Heller sticks it to veterans
Over the years since the Veterans Administration scandal, U.S. Sen. Dean Heller has made a lot of noise about helping veterans while not doing a lot that was substantive, particularly dealing with staffing shortages.
A statement on the veterans suicide rate, a bill supposedly solving a transplant problem for veterans when the donor is a non-veteran, a statement on Veteran’s Day (he’s for it) were among Heller’s news releases. Four months ago, he touted his support for a bill providing interim funding to keep the VA Choice program alive, which begged the question of why the program needed such stopgap funding mid-year.. The reason was that Republicans keep veteran programs on a short financial leash.
Several years ago, when the Iraq and Afghanistan Veterans Association still published report cards on voting records of congressmembers, we reported that Democrats regularly provide greater support for vets than Republicans. That may have seemed counterintuitive to those who think Democrats are soft on military spending, but we quoted columnist Bob Geiger, who scrutinized the scores: “The worst grade received by a Senate Democrat was higher than the best grade received by a Senate Republican.”
To put it simply, today’s Republicans who have taken over the GOP do not like government. Waiting lines will always be with veterans until a Congress is elected that does not want to see government fail. Heller is a member of a party that takes pleasure in seeing public agencies stumble because of obstacles placed in their path by Congress. That’s why service to veterans often moves at a crawl. And Heller has not himself broken from that belief system to get more assistance for veterans.

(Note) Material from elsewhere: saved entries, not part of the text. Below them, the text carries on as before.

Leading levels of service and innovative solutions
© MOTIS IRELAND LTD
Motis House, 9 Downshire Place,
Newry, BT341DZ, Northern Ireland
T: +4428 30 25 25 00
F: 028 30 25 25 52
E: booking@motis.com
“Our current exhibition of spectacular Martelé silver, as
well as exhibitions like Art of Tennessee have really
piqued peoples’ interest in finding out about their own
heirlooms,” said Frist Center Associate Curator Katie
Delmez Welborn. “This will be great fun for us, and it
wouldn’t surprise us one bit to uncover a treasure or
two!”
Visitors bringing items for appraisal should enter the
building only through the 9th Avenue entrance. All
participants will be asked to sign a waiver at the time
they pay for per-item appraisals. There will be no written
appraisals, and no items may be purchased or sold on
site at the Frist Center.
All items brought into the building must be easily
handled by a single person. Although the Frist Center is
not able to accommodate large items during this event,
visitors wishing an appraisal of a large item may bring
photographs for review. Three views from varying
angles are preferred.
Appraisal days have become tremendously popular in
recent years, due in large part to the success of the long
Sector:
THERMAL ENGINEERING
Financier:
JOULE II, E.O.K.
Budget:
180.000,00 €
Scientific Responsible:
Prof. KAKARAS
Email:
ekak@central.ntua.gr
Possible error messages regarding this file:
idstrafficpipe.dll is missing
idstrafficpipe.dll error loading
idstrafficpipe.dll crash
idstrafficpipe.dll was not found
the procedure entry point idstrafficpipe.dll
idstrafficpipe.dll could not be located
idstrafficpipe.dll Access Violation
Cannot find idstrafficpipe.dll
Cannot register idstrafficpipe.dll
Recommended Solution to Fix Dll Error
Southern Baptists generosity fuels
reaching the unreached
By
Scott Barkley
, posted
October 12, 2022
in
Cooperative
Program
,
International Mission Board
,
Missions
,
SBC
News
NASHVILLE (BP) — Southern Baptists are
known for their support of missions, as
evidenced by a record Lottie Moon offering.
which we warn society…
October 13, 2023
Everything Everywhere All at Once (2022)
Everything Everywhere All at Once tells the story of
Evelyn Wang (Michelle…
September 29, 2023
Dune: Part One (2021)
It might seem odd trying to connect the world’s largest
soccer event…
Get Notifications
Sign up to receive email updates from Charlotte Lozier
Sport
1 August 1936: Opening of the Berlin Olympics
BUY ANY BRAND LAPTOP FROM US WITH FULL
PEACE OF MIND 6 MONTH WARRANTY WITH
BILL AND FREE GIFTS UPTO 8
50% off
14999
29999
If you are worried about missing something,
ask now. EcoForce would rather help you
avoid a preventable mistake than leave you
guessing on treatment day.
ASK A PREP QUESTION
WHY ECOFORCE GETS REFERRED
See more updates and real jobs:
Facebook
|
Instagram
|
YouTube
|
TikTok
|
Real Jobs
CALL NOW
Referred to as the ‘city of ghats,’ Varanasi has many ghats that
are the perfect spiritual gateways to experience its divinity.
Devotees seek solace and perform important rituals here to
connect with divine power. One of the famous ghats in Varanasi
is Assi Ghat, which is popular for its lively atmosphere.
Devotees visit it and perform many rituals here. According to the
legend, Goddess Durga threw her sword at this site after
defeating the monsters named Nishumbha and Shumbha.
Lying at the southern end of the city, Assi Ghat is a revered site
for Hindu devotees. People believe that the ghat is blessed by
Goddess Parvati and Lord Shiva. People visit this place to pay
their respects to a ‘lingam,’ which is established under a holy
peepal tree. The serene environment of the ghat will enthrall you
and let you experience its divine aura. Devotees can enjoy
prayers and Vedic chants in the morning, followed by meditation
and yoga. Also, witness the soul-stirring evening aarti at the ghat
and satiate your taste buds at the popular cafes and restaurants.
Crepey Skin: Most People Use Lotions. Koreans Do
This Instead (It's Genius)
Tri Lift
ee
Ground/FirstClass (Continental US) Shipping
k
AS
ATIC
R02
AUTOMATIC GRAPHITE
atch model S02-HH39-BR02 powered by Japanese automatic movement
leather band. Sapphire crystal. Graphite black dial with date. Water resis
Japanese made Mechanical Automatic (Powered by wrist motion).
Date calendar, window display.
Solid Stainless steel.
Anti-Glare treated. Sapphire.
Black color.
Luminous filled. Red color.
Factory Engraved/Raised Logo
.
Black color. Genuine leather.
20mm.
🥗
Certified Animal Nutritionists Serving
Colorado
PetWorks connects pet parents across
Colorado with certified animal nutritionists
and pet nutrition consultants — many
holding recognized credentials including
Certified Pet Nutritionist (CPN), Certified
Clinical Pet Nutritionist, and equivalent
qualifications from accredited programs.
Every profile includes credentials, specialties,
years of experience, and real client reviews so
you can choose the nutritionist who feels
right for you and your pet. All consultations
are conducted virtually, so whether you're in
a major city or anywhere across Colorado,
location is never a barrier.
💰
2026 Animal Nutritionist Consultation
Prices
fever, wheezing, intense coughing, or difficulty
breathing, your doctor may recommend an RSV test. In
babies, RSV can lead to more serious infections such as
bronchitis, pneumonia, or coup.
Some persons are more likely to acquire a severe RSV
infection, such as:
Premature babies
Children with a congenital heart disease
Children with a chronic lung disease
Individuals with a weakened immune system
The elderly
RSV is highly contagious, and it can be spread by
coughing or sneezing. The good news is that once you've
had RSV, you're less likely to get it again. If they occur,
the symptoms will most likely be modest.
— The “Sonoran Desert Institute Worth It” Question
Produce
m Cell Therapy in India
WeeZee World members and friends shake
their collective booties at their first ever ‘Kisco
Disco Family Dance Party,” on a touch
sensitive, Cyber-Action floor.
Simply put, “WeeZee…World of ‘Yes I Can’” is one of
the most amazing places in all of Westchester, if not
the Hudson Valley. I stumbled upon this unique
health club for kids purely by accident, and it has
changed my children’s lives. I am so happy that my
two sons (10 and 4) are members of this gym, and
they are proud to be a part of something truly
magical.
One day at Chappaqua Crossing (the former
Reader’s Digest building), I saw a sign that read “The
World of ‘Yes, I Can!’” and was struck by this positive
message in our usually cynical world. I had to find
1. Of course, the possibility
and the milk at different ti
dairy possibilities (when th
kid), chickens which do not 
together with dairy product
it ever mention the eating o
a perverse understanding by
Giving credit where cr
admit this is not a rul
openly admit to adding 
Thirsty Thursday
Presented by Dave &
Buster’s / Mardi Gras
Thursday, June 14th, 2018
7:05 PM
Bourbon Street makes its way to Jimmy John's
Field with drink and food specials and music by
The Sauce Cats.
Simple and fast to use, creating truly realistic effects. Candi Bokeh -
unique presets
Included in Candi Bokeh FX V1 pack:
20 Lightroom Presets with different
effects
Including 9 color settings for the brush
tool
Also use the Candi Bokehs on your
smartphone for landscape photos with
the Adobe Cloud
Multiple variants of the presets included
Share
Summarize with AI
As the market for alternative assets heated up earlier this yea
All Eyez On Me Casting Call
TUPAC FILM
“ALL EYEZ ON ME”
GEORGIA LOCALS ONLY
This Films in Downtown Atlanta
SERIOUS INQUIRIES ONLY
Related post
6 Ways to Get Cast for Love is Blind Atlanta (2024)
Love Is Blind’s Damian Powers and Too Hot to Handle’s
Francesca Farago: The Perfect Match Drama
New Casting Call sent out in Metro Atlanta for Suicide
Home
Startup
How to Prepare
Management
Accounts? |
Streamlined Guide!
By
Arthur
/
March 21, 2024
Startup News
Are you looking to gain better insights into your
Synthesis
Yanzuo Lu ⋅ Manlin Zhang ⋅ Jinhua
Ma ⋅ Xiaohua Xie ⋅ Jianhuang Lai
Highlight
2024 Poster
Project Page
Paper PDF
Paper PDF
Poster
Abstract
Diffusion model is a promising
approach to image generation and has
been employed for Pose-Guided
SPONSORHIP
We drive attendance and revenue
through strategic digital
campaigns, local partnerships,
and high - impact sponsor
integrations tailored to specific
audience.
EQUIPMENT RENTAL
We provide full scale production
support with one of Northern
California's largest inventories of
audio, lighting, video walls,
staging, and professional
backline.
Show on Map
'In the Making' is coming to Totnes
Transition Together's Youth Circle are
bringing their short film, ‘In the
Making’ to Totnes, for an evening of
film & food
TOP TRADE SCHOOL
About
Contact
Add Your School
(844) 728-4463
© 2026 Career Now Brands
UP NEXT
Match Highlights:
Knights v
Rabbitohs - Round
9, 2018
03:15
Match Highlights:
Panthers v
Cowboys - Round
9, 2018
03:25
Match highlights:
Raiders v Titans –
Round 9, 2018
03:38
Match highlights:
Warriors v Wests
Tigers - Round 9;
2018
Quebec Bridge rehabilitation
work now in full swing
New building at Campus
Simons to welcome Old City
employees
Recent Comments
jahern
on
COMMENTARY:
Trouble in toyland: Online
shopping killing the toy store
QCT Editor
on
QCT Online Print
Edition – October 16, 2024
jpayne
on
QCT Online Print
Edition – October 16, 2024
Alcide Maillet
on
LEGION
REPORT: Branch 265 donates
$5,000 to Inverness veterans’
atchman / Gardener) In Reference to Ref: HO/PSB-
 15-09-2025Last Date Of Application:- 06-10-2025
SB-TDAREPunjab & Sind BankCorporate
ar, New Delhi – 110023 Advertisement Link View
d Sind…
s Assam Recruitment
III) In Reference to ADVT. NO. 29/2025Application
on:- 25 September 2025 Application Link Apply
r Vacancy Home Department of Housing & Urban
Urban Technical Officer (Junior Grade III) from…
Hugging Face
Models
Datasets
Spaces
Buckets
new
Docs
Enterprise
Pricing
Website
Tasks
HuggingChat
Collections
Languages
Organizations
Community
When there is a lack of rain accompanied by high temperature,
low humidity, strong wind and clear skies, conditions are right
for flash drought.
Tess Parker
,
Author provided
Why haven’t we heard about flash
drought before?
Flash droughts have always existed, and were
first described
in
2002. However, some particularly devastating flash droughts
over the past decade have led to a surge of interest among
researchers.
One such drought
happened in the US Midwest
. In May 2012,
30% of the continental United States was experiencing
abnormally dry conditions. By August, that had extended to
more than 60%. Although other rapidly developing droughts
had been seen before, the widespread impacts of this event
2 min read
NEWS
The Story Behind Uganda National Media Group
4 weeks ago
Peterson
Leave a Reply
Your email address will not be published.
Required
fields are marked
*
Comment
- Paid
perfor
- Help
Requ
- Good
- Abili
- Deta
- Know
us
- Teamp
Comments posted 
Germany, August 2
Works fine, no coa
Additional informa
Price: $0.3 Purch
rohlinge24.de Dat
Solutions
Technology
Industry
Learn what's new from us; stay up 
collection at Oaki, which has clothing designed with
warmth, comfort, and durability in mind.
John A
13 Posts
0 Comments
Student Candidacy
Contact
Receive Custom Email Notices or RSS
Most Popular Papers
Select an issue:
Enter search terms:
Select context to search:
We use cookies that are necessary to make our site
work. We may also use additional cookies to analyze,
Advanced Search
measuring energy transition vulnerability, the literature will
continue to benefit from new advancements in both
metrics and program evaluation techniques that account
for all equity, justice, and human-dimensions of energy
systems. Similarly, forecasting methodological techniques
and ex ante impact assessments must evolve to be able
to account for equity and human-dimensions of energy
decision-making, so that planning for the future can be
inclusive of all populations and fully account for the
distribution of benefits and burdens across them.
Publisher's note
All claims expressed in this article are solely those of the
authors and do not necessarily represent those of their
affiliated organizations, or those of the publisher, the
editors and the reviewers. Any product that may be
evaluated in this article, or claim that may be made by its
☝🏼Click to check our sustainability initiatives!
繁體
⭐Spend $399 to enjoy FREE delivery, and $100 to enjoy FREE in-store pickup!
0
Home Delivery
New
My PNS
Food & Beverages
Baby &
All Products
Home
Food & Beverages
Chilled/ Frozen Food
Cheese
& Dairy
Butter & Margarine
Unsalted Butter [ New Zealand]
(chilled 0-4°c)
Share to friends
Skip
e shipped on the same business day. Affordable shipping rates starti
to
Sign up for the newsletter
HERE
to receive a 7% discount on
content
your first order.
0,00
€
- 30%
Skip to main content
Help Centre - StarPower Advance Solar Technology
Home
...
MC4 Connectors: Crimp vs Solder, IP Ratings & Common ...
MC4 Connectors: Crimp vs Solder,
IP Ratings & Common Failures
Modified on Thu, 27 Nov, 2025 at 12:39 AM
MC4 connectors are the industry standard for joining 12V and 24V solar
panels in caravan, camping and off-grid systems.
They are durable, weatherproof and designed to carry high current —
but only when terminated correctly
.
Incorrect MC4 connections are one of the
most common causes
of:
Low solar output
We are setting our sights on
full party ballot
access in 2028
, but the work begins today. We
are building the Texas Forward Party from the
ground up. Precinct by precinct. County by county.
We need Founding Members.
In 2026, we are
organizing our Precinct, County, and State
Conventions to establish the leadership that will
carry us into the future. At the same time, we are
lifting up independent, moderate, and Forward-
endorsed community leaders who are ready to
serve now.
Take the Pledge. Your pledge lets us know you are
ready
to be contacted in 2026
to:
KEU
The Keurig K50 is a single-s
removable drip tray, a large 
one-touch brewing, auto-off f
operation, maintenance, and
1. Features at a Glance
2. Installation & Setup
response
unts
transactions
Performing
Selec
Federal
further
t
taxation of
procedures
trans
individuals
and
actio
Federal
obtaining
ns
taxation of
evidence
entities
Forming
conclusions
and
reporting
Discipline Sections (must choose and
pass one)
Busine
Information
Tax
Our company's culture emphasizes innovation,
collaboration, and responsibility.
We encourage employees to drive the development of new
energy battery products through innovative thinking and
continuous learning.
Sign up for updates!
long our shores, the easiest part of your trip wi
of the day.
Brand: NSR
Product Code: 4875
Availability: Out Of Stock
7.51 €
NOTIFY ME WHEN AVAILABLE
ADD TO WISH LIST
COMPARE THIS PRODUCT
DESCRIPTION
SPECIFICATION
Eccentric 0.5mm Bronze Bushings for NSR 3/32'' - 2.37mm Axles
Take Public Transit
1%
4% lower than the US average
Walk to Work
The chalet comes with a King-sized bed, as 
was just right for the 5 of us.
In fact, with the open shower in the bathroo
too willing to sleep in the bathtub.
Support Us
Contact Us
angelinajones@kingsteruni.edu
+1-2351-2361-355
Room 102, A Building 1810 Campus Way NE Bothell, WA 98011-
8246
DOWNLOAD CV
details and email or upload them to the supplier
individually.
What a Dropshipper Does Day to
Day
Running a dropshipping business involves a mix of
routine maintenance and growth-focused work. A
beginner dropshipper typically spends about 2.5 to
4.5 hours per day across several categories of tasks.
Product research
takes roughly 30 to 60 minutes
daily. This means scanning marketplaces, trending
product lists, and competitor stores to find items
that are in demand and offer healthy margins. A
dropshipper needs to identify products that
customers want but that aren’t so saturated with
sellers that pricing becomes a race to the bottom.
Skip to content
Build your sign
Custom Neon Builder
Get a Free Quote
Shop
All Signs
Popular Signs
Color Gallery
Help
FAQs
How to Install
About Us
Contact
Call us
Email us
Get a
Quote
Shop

This year, though Heller has been quick at every opportunity to portray himself publicly as the veterans’ advocate, he never said a word about the problems posed by the Republican tax cut bill to a troubled Veterans Choice program. Indeed, there is no evidence that Heller even knew about the intersect of the two.
The Choice program gives access to services, surgeries, and treatment for vets that Veterans Administration programs cannot provide, and also assures vets in low-population areas care near their homes
The army newspaper Stars and Stripes reported that the tax bill “muddied debate … on legislation that would significantly change the system that veterans use to receive private health care. … During the past year, disagreements over how to reform the [choice] program have focused on costs, concerns from Democrats over privatization and fears from Republicans about veterans remaining trapped inside the VA system.”
In the end, the House Veteran Affairs Committee capped funding for Veterans Choice at three percent for four years, whereupon Democrats, who had supported reform to that point, voted no.
And why was Veterans Choice even linked to the tax bill in the first place?
It is time for Republicans like Heller to break away from the faction of the GOP that chronically shorts veterans, that wants a programs so restricted by tight financial limits that the VA has trouble functioning. Veterans are not asking for something special. They want what they have earned.